At the prime fruit-bearing age, these newer breed of trees are capable of producing more than 30 tonnes of fresh fruit bunches with more than 23 per cent oil extraction rate. That works out to be about seven tonnes of oil per hectare in a year.

“Seed producing companies embarking on tree breeding programmes invest a lot of money and, I believe, the process is time consuming. While there are challenges, we see big potential for superior planting materials emerging from trial plots,” he said. 

In the last 30 years, Mah noted, the oil palm industry had expanded downstream and stakeholders are no longer confined to planters.
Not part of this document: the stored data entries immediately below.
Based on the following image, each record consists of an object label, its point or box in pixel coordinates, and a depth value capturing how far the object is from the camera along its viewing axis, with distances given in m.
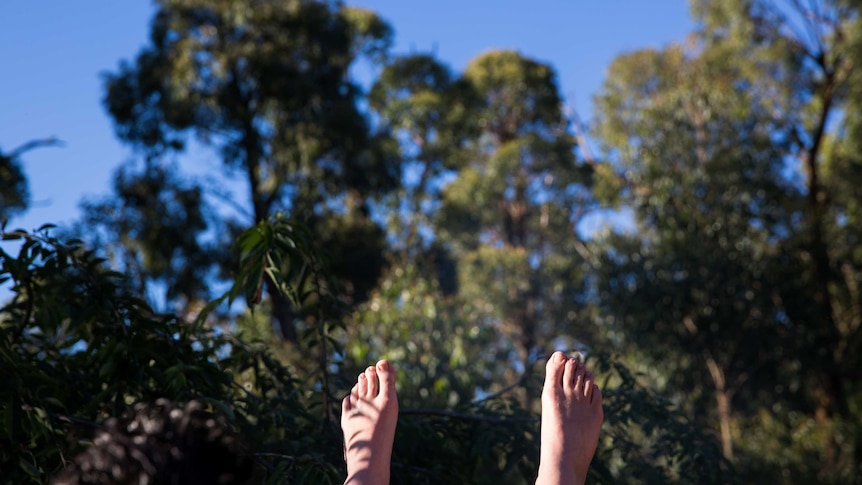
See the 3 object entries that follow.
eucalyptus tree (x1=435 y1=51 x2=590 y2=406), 17.94
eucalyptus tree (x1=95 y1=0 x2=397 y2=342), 15.25
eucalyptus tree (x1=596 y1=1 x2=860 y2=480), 12.53
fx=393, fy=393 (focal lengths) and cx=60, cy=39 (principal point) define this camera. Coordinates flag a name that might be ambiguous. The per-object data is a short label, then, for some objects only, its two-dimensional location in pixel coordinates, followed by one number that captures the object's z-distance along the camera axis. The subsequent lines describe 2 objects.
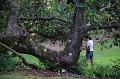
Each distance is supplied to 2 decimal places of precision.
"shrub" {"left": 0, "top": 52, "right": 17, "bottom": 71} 16.59
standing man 20.50
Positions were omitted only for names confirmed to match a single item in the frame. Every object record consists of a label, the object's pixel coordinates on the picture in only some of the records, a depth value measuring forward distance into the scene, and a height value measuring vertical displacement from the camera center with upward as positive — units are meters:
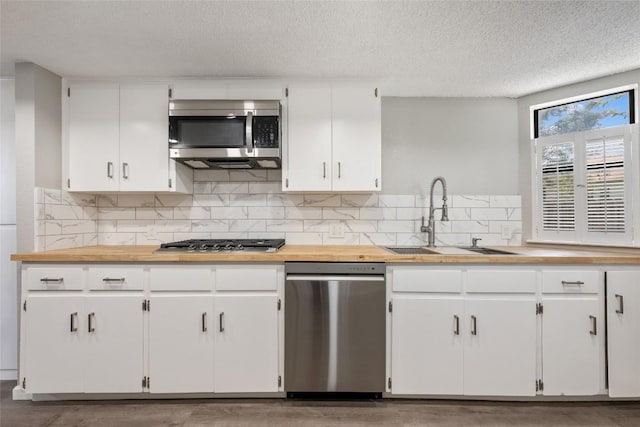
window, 2.30 +0.36
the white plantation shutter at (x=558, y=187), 2.51 +0.23
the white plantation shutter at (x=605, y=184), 2.31 +0.23
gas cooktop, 2.10 -0.23
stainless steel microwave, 2.18 +0.62
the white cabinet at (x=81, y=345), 1.96 -0.86
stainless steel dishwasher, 1.96 -0.78
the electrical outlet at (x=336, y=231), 2.69 -0.15
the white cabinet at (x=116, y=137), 2.36 +0.61
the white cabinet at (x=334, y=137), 2.37 +0.61
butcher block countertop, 1.95 -0.28
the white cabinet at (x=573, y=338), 1.95 -0.81
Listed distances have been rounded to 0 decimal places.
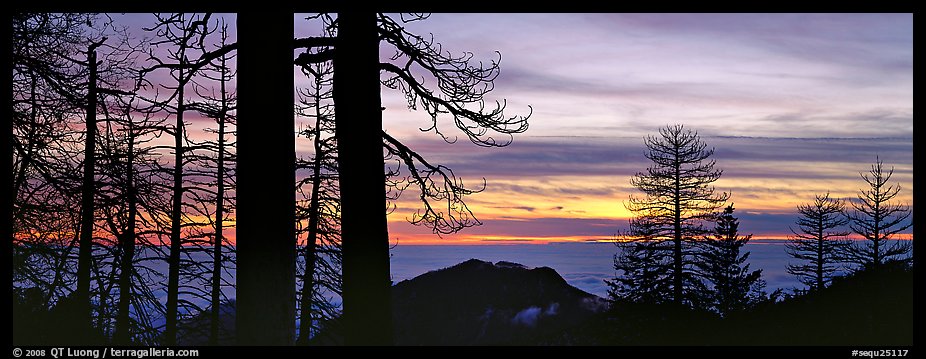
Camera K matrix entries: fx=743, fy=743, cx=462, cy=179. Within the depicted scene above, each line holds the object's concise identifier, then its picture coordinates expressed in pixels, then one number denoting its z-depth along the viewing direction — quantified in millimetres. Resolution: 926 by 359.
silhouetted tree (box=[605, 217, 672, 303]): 42469
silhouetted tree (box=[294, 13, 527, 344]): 9648
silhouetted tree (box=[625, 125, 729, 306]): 42250
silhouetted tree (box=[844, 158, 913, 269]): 49906
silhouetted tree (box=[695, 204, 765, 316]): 43062
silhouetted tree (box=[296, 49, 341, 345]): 20266
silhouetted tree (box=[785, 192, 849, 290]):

Bankers, insurance companies, freight forwarders, cargo surveyors, scientists and engineers are now part and parcel of the palm oil supply chain.

Mah, who hails from Teluk Intan and is the Member of Parliament for the constituency said the southern part of Perak is a hub for more than 10,000 smallholders tending to their oil palms.

“Throughout these decades, I’ve witnessed smallholders in Teluk Intan benefiting from cultivating this crop. Of course, there were ups and downs. I remember in my younger days, the oil palm fruits were selling at as low as RM90 per tonne. 

“When prices are low, the whole town seemed to have slowed down but as the prices go up, the economic activity start to pick up. Restaurants receive more customers and there is also more inbound tourism. 

“Today, there are 14 palm oil mills in Teluk Intan. There is also a refinery that processes specialty fats that are then made into chocolate that melts in your mouth but not in your hands,” Mah smiled.

Apart from specialty fats, the versatile palm oil supply chain entails production of margarine, cooking oil and oleochemicals.

More talents are being employed to work the transport and storage of palm oil at the ports, palm oil futures trading at brokerages, design and construction of refineries and biodiesel plants, animal feeds, vitamin E extraction and even the development of nutrient-enriched cosmetics.

The spillover of the palm oil industry to investors can also seen in the stock market. Permodalan Nasional Bhd (PNB), the country’s biggest fund manager, and the Employees Provident Fund (EPF) derive big chunks of their dividends by investing in plantation counters on Bursa Malaysia.

Plantation companies listed on the stock exchange such as IOI Corp Bhd, Sime Darby Bhd, Kuala Lumpur Kepong Bhd, Genting Plantations Bhd, Felda Global Ventures Holding Bhd, Hap Seng Plantations Bhd and Sarawak Oil Palms Bhd are significant dividend channels for investors and key palm oil exporters.

“When PNB and the EPF invest in the plantation counters, the average Malaysian’s savings or pension is influenced by the performance of palm oil industry. When palm oil futures rise on the Bursa Malaysia Derivatives, this inevitably leads to higher profits for plantation firms on the stock exchange and higher dividend payouts to investors,” said Mah.

“I am hopeful that the palm oil industry will continue to grow in the decades ahead, empower smallholders and serve more stakeholders. I’m optimistic it will eventually lead the economy under Prime Minister Datuk Seri Najib Razak’s visionary 30-year transformation plan from 2020 to 2050,” he added.